I do not want to minimize the pain that verbal abuse, that a false view of God, that an attitude of constant judgment or a surrounding micro-culture of condemnation will bring to a child, or how that will continue to affect a person's life throughout their entire adulthood. I can't. This is absolutely devastating. I've seen it and I've seen the effects. It destroys. There is little worse than insisting you have light and instead pouring darkness into someone vulnerable. I cannot fault vitriolic backlash when it comes because a person has held themselves up and pretended they are wholly right and stand with God beside them when they are not actually following Him. Do not dare to give God the lie and hurt His children. It has been done, is being done, and it must be condemned. 
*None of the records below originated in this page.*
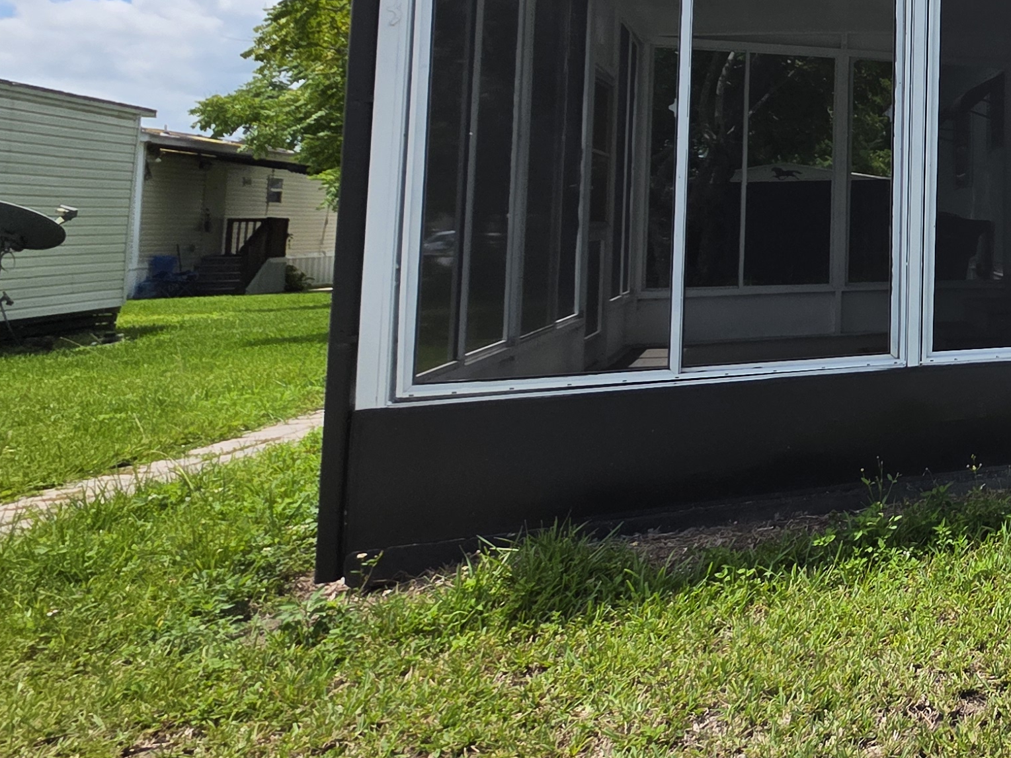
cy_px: 145
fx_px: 993
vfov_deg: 40.0
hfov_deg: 36.7
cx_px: 1292
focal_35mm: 34
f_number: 1.9
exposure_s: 1/2607
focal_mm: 2.2
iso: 40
But I also have to say that when I am standing over a child's bed in the PICU, watching the machine that is keeping them breathing following their drug overdose, hearing from their weeping parent how this child followed their own footsteps since they went to jail and how the child has been doing meth since barely old enough to read and that this overdose is following a sexual assault two days ago...I see the other kind of damage. I know what my parents wanted to protect me from and I know why I am standing beside that bed and not lying on it. 

As the children of an experiment, we do need to give grace to our parents, to recognize that they were trying something counter-cultural, and to value the good they gave us and what they sacrificed to do so. And, if your parents "did it right" and you got only the good in your past...you have that much more to give. I hope you can recognize others may not have had your experience and not give them more rejection or deny their experience. If your parents didn't and you got only the bad...I hope you can separate it from the truth and find how to change where you are at and meet people who truly walk the talk you may have heard but never seen and who can personify love for you. (And I mean that in the most serious I-hate-what-has-been-done-to-you-and-am-terrified-lest-you-read-what-I-have-written-here-as-condemnation-of-you sense.)
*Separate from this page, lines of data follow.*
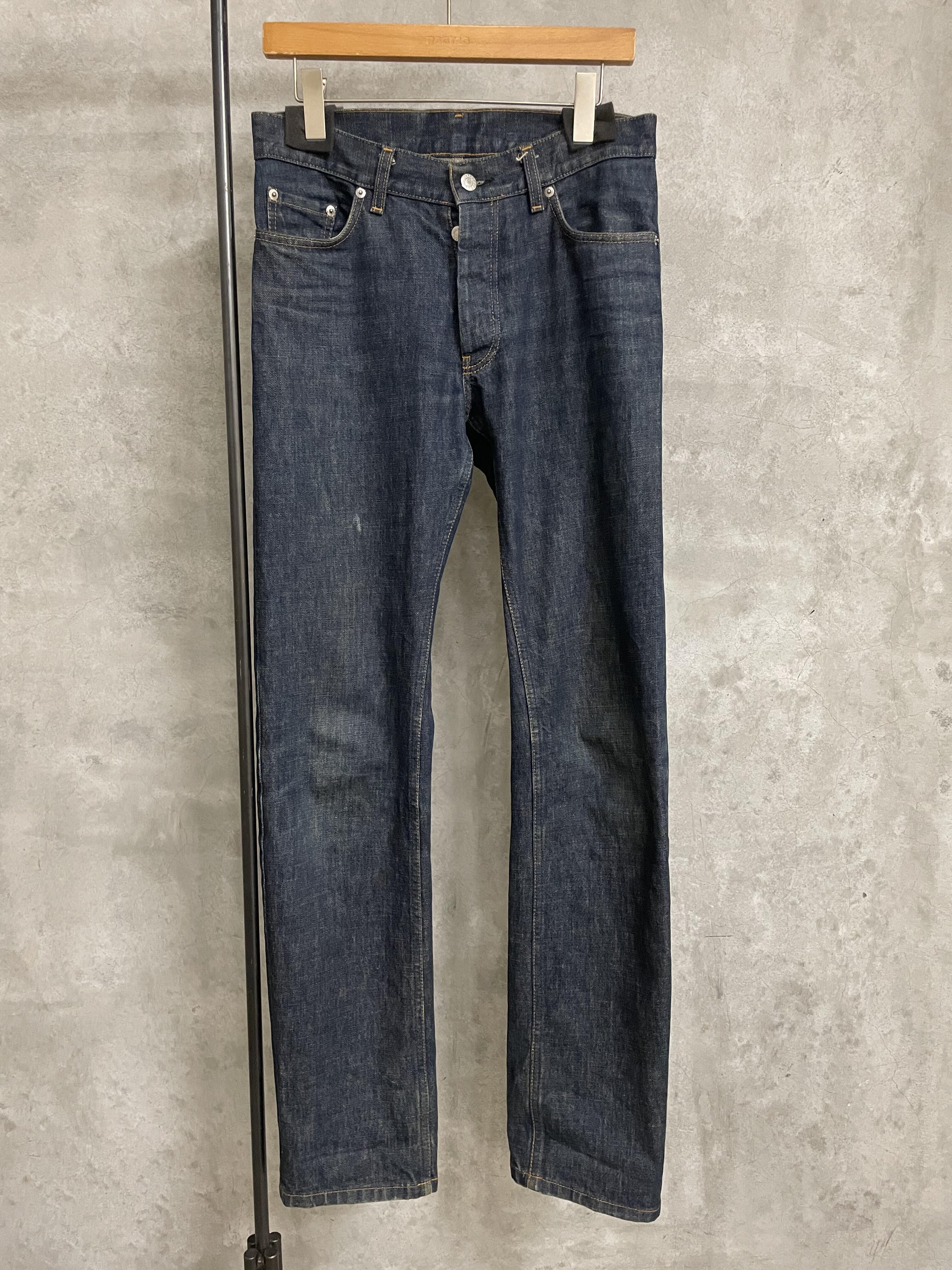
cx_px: 476
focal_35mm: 26
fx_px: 953
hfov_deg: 53.1
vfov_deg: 67.3
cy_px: 635
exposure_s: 1/40
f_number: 1.6
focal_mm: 4.2
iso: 400
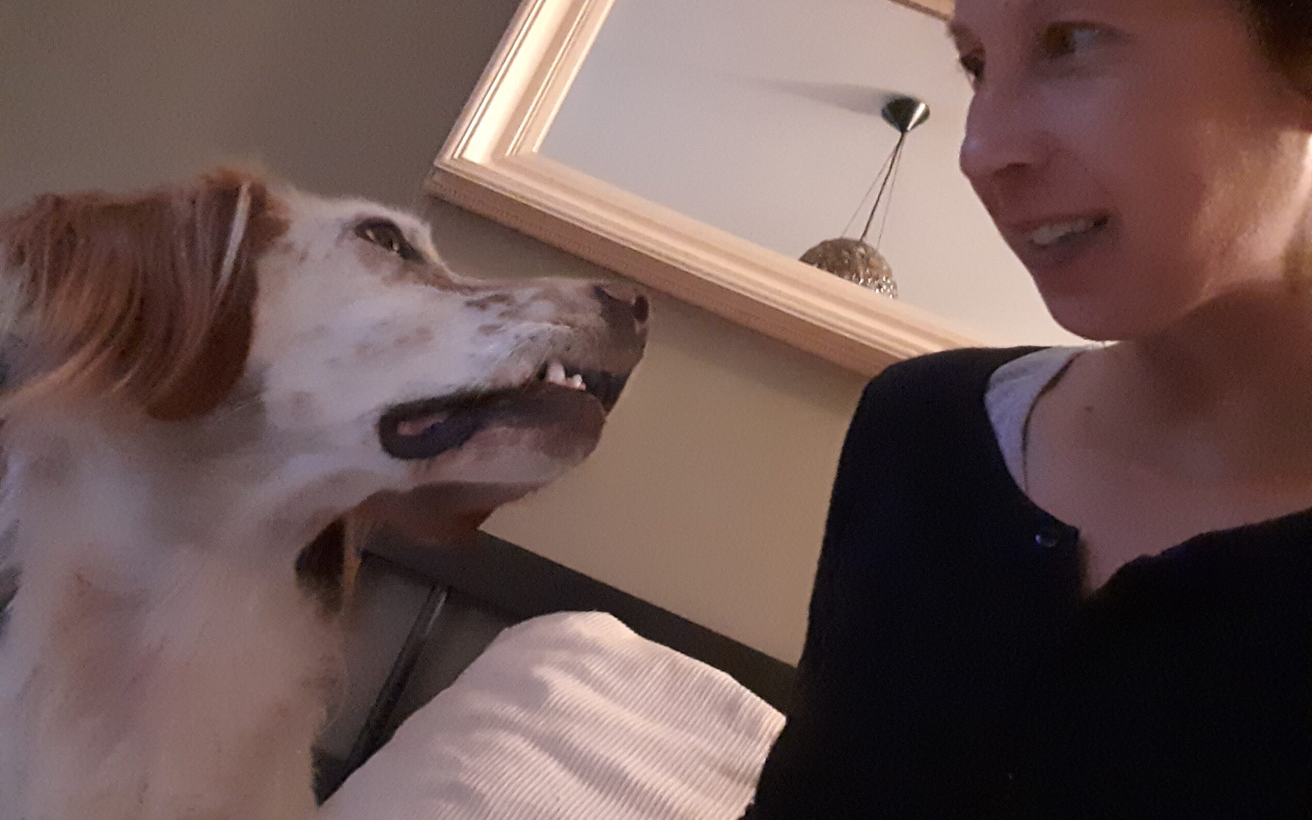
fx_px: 1180
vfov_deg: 38.3
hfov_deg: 58.1
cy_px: 370
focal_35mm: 33
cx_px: 655
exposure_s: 1/8
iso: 1600
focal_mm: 2.61
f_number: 2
Everyone's parents make mistakes...some of which are far harder for children to deal with than others...and yes, some parents, including those who call themselves Christians, make other than mistakes and willfully damage the souls in their care. Speaking from another angle, one not associated with homeschooling or Christianity, though very much associated with my life, we can all find the pain in our past. We can all blame people for who we are, we can all find an excuse for our personalities, our situations, our issues. 

But that's the thing. They are our lives. I am not going to reject everything in my past over certain pieces. I am not going to blame certain people for who I am {well, maybe I will, but I will also move on and work to change who I am ;) }. This is not their life; it is mine. It is Christ's. 

I am not a quivering daughter because there were people in my life who followed Christ more than man; I am also not a quivering daughter because I am a child of the Healer and He defines me, not any pain of my past.
There is so much damage in the world, so many broken and hurting...we can all focus on our own wounds or we can find someone more wounded and seek to strengthen them and find ourselves strengthened in turn.